E não dá para limitar Bonini apenas como um adjunto de Bielsa. O preparador físico teve papel fundamental em quase todos os trabalhos do treinador. Mais do que um braço direito, era uma liderança por si. Acompanhou El Loco por quase duas décadas, desde meados dos anos 1990 até a passagem pelo Athletic Bilbao. Estiveram juntos à frente da seleção argentina entre 1998 e 2004, levando o ouro olímpico em 2004, apesar da frustração na Copa do Mundo de 2002. Já o período mais marcante aconteceu mesmo no Chile. Durante os quatro anos em que a dupla orientou La Roja, Bonini foi visto como um pai pela “geração de ouro” chilena, que acabaria registrando suas maiores conquistas no ciclo posterior. O argentino passou a morar no país durante os últimos anos de sua vida.

Nesta quinta, vários e vários jogadores renomados se manifestaram em pesar. Diego Simeone, Juan Pablo Sorín, Javier Mascherano, Hernán Crespo, Alexis Sánchez, Claudio Bravo, Arturo Vidal, Iván Zamorano e ainda outros expressaram o seu luto. A federação chilena hasteou suas bandeiras a meio mastro. O Athletic Bilbao usou braceletes negros. E as mensagens se espalharam também por diversos torcedores, sobretudo os chilenos, conscientes da importância do preparador físico. Seu moral no país era tão grande que ele chegou a virar comentarista na TV local, trabalhando na Copa do Mundo de 2014 e na Copa América de 2015. Depois, se juntaria à comissão técnica da Universidad de Chile, mas logo deixaria o cargo por causa do tratamento de seu câncer.

O grande legado de Bonini? Suas histórias e anedotas. Um episódio bem famoso, e que fala bastante sobre a sua personalidade, aconteceu em 2007, antes de um jogo contra o Uruguai pelas Eliminatórias.

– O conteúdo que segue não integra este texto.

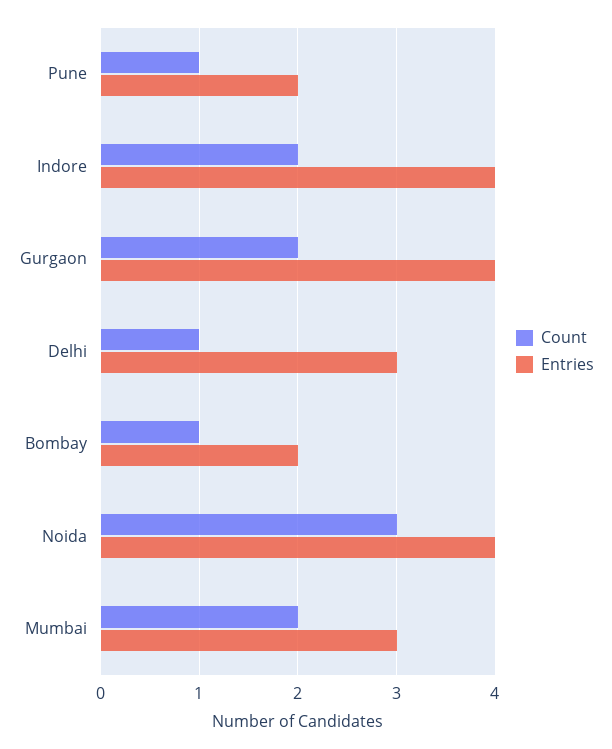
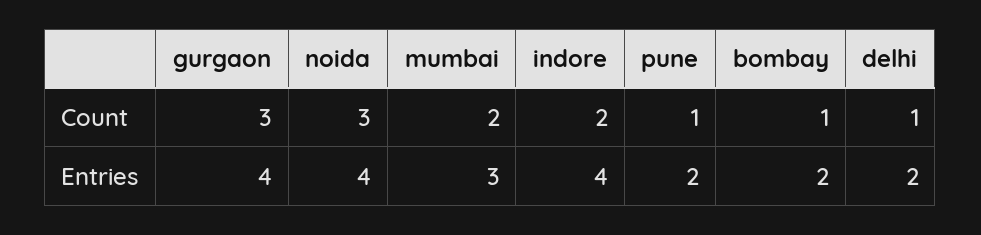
  {
    "Count": {
      "Pune": 1,
      "Indore": 2,
-     "Gurgaon": 2,
+     "Gurgaon": 3,
      "Delhi": 1,
      "Bombay": 1,
      "Noida": 3,
      "Mumbai": 2
    },
    "Entries": {
      "Pune": 2,
      "Indore": 4,
      "Gurgaon": 4,
-     "Delhi": 3,
+     "Delhi": 2,
      "Bombay": 2,
      "Noida": 4,
      "Mumbai": 3
    }
  }

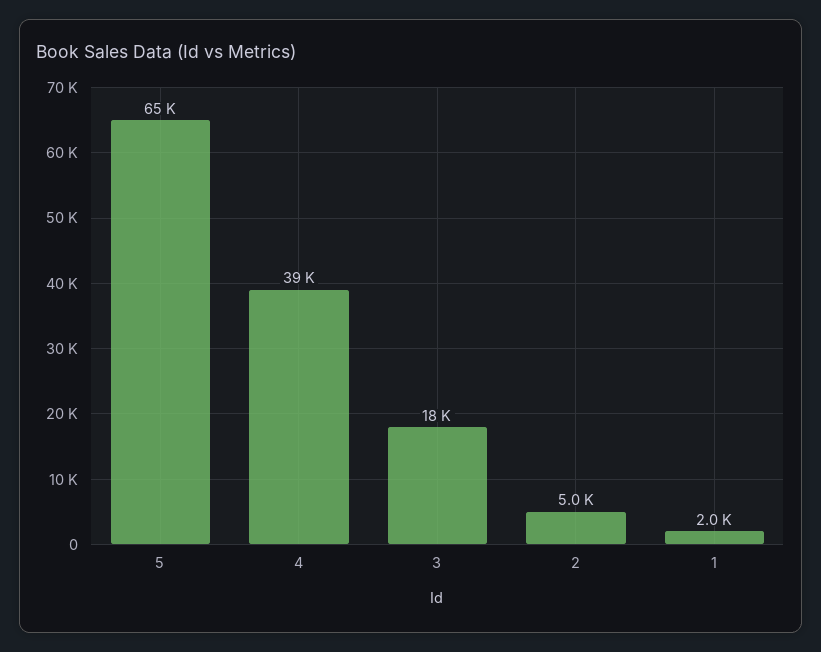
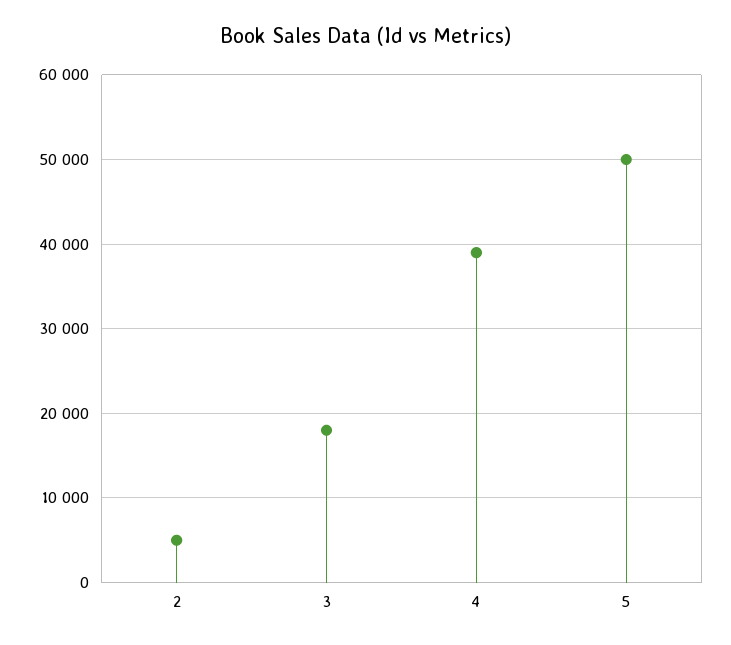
  {
-   "5": 65000,
+   "5": 50000,
    "4": 39000,
    "3": 18000,
-   "2": 5000,
+   "2": 5000
-   "1": 2000
  }

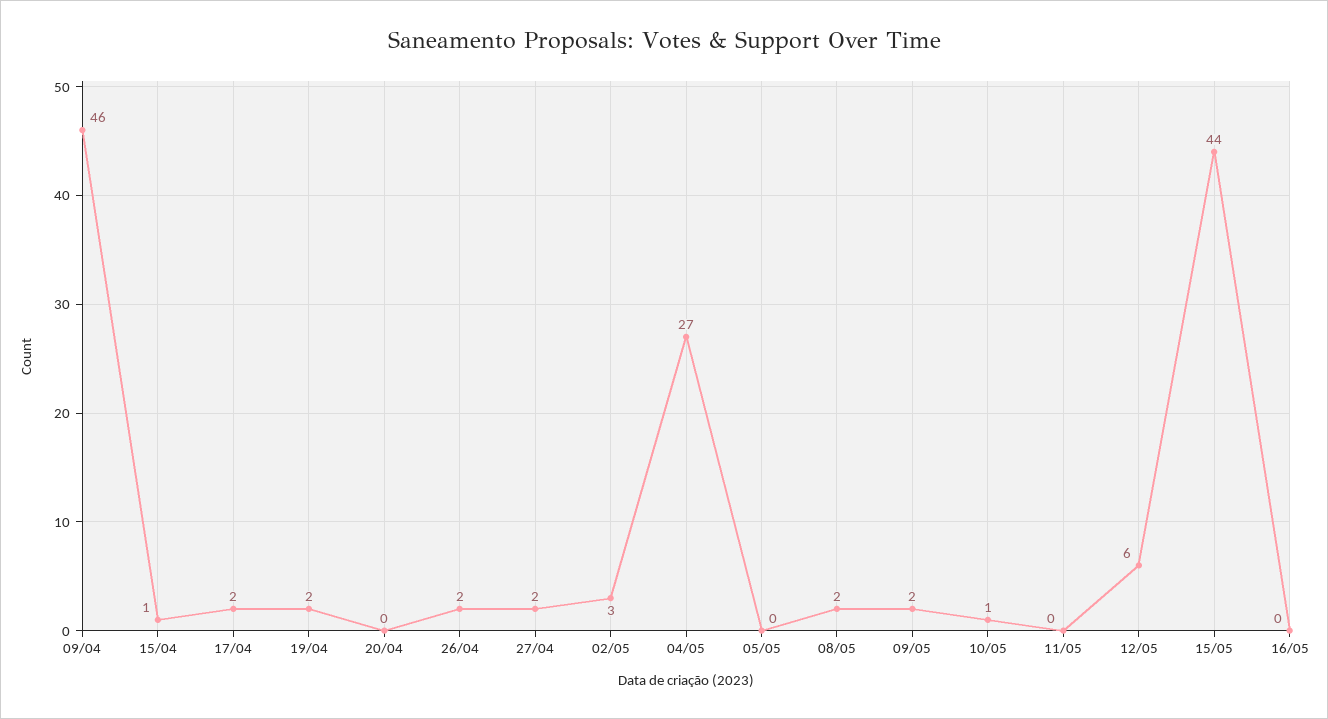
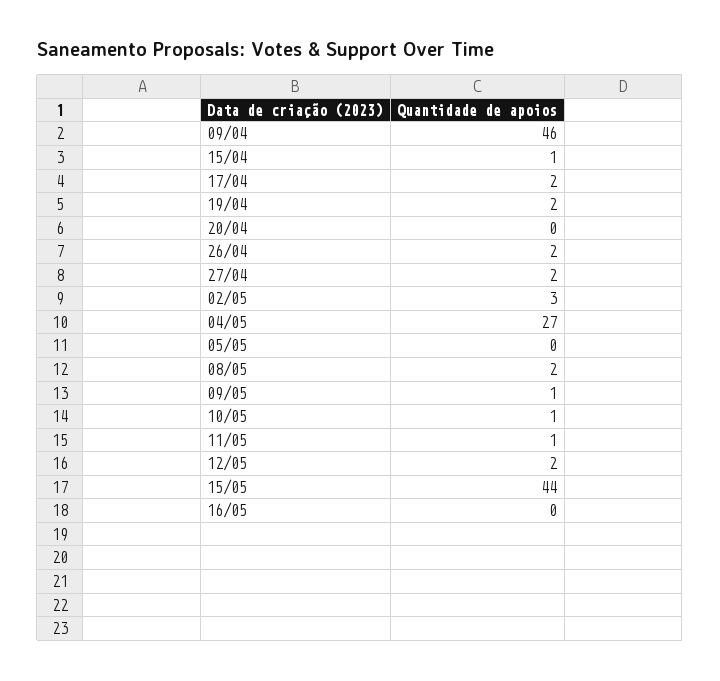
  {
    "09/04": 46,
    "15/04": 1,
    "17/04": 2,
    "19/04": 2,
    "20/04": 0,
    "26/04": 2,
    "27/04": 2,
    "02/05": 3,
    "04/05": 27,
    "05/05": 0,
    "08/05": 2,
-   "09/05": 2,
+   "09/05": 1,
    "10/05": 1,
-   "11/05": 0,
+   "11/05": 1,
-   "12/05": 6,
+   "12/05": 2,
    "15/05": 44,
    "16/05": 0
  }

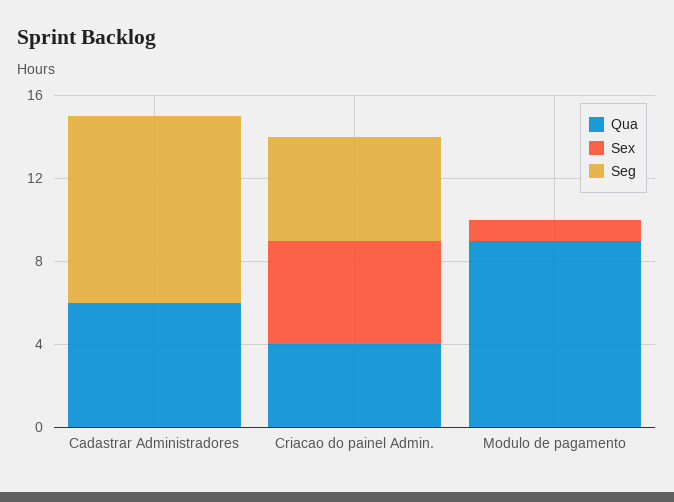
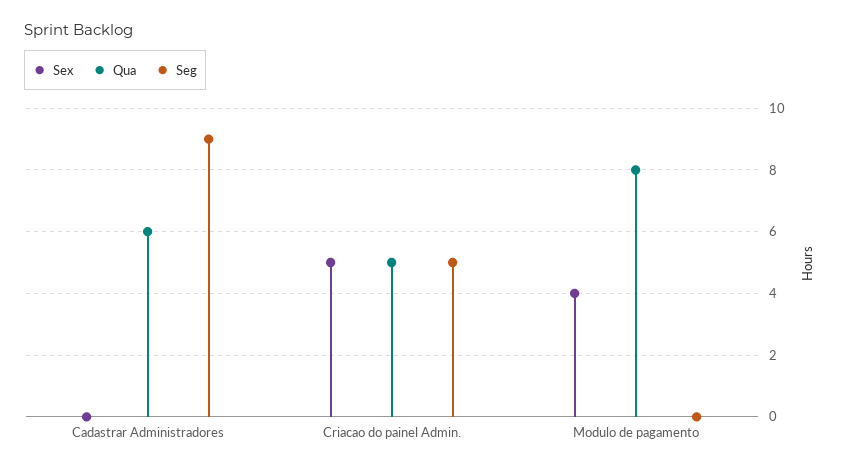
  {
    "Qua": {
      "Cadastrar Administradores": 6,
-     "Criacao do painel Admin.": 4,
+     "Criacao do painel Admin.": 5,
-     "Modulo de pagamento": 9
+     "Modulo de pagamento": 8
    },
    "Sex": {
      "Cadastrar Administradores": 0,
      "Criacao do painel Admin.": 5,
-     "Modulo de pagamento": 1
+     "Modulo de pagamento": 4
    },
    "Seg": {
      "Cadastrar Administradores": 9,
      "Criacao do painel Admin.": 5,
      "Modulo de pagamento": 0
    }
  }

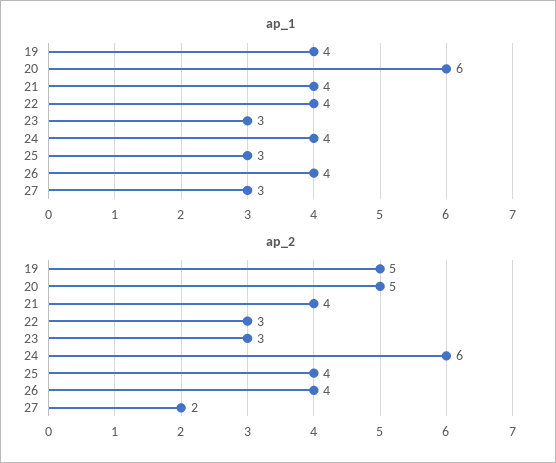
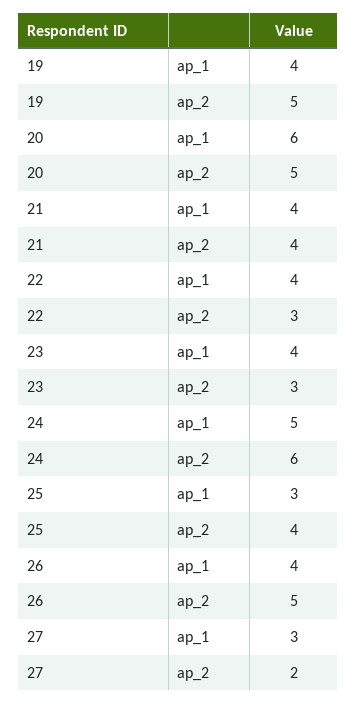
  {
    "ap_1": {
      "19": 4,
      "20": 6,
      "21": 4,
      "22": 4,
-     "23": 3,
+     "23": 4,
-     "24": 4,
+     "24": 5,
      "25": 3,
      "26": 4,
      "27": 3
    },
    "ap_2": {
      "19": 5,
      "20": 5,
      "21": 4,
      "22": 3,
      "23": 3,
      "24": 6,
      "25": 4,
-     "26": 4,
+     "26": 5,
      "27": 2
    }
  }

O preparador físico estava na saída do vestiário quando os jogadores seguiam ao gramado do Centenario e deu um baita grito na orelha do ‘Chupete’ Humberto Suazo, para animá-lo rumo à duelo decisivo. Era o motivador do grupo, a principal ligação com Bielsa e também aquele que mantinha a disciplina entre tantas estrelas – algo que faltou, por exemplo, entre os chilenos nos anos posteriores.

Em suas entrevistas, Bonini ainda valorizava bastante o sentimento do amadorismo, do amor ao esporte. Estudante de economia, havia abandonado o curso para se tornar educador físico e trabalhou no basquete antes de mergulhar no futebol. Dizia até mesmo que, por aquilo que se respira esportivamente, preferia voltar antes a uma Olimpíada do que a uma Copa do Mundo. Ideais escancarados em declaração à revista El Gráfico, na qual relembra sua passagem pela seleção argentina: “Tentei continuar a herança que Maradona deixou. Ou seja: que os jogadores entendessem que o único importante é a seleção, que tivessem desespero em integrá-la. Eu me preocupei, então, por alimentar esta chama. Porque vivi a época em que os jogadores não queriam mais ir à seleção”.

Ao final, a imagem de Bonini fica preservada pelas lembranças dos muitos que os conheceram. E pelas amplas manifestações de carinho, dá para perceber o grande homem que era.